◆ **WORK REQUEST**:
How many lines in the material below contain the word "Which"? Reply with the number alone.

◆ **EXERCISE MATERIALS**:
[Start of Attachment]

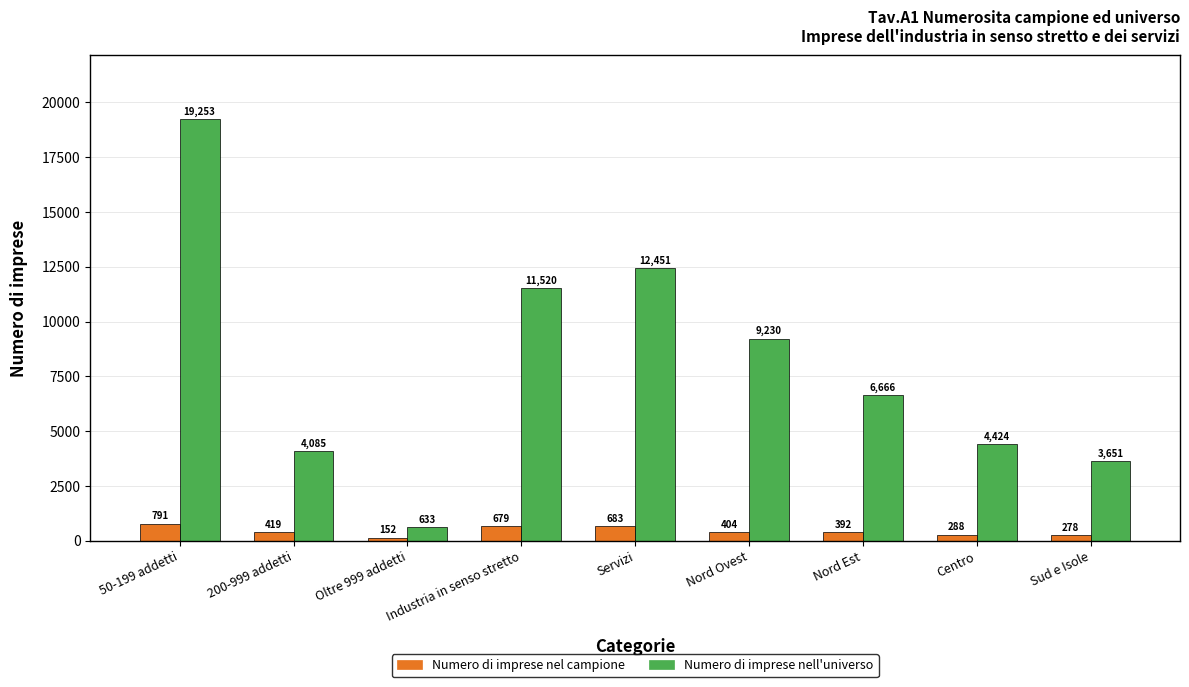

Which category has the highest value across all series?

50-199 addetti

[End of Attachment]
[Start of Attachment]

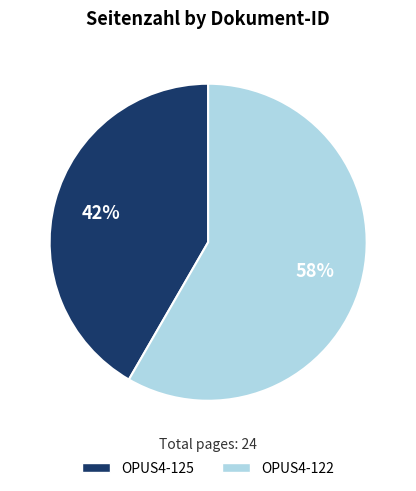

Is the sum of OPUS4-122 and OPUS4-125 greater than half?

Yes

[End of Attachment]
[Start of Attachment]

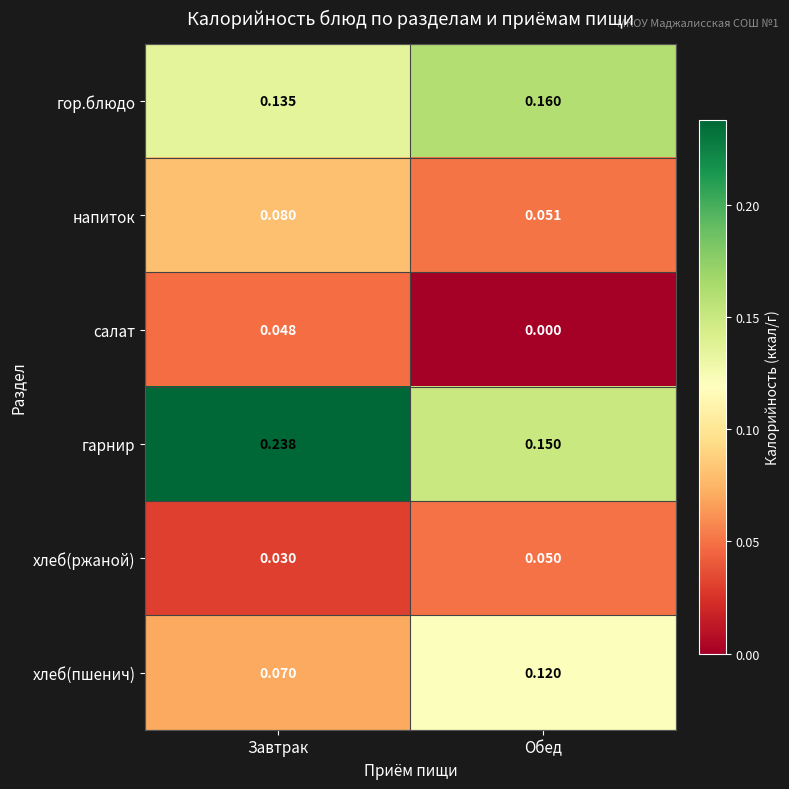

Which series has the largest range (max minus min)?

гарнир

[End of Attachment]

◆ **RESPONSE**:
2